## Task prompt:
Continue the forum thread about rescinding a timeshare purchase in Florida, picking up after its last post.

## Passage provided:
((
I did the purchase in Florida, and by state law I have 10 days to rescind/cancel the deal.  The deal was signed yesterday so I have 9 more days.  If I cancel the deal, the special conversion offer will no longer be available.  I will still have the (basically worthless to me) Pacific Monarch property.  

I'm really torn on what to do.  The conservative side of me thinks the risk (paying even more money for something I may not end up being able to effectively use, and being saddled with even higher maintenance fees) is not worth the reward.  The optimistic side of me thinks this could be a good way of finally putting my old timeshare to some use and keep me from the headache of trying to unload it.  

Any thoughts?


----------



## Passepartout (Nov 25, 2014)

I would rescind. Re-read your own last paragraph. Why pay more for something you may not use any more or better than what you own now? So rescind now. Hang around TUG. Learn how to use what you DO own. If it turns out after using it and getting up to speed, perhaps spending more might be in order, but I doubt it. In any case, be aware of the resale market, and the simple fact that due to the commission basis of the way those slick sales people (we usually call them 'weasels') are paid, and with no compulsion to be truthful (the thing that rules the terms it what's in that contract, not what you were told), buying from the developer is almost NEVER beneficial to the buyer.

So RESCIND now. Others will be along shortly to reinforce this. 

Welcome to TUG! Don't wait until the last day or two, rscind now- get your letter in the mail, and sleep better knowing that you made the right choice.

Jim

*ADDED:* I should mention that part about trading timeshare points for unrelated travel expenses- like air, rental cars, etc. If you consider using (roughly) $1000 in MF points to buy a $300 discount on a travel bill a good deal, not counting the buy in cost of the timeshare, go for it.
))
## Dataset excerpt:
((
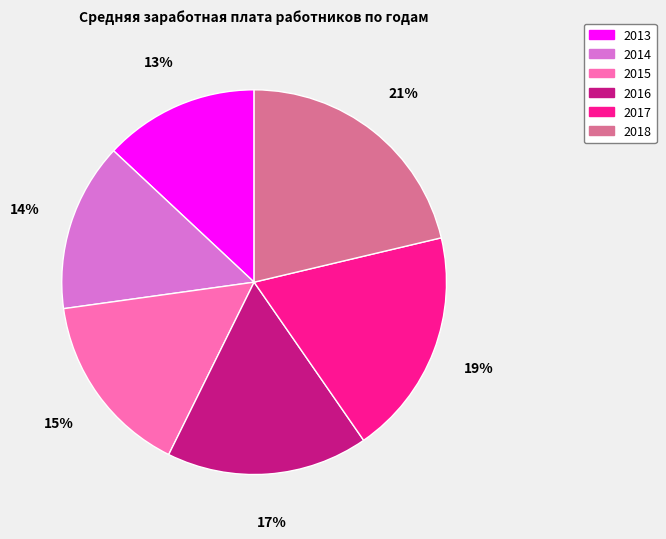

Do 2013 and 2015 together represent more than half of the pie?

No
))
## Exercise response:
----------



## AwayWeGo (Nov 25, 2014)

*Yes.*




nautiboy said:


> Should I rescind?


Absolutely. 

Now.  

-- Alan Cole, McLean (Fairfax County), Virginia, USA.​


----------



## Rent_Share (Nov 25, 2014)

Yes - without reading your post


----------



## TUGBrian (Nov 25, 2014)

actually you will find the "actual" resale price of what you bought not only isnt anywhere near 60,000....its nowhere near the $15,000 you bought it for =)

are at least a dozen DRI points packages for sale right here on TUG...every one of them is being given away for $1 or less

http://tug2.com/timesharemarketplac...roomsMin=&BathroomsMax=&SleepsMin=&SleepsMax=


----------



## persia (Nov 25, 2014)

If you are asking the question, the answer is always yes. You can build up your knowledge and if you decide it's still right for you the deal, whatever they offered you, will still be there.


----------



## vacationtime1 (Nov 25, 2014)

persia said:


> If you are asking the question, the answer is _*always *_yes. You can build up your knowledge and if you decide it's still right for you the deal, whatever they offered you, will still be there.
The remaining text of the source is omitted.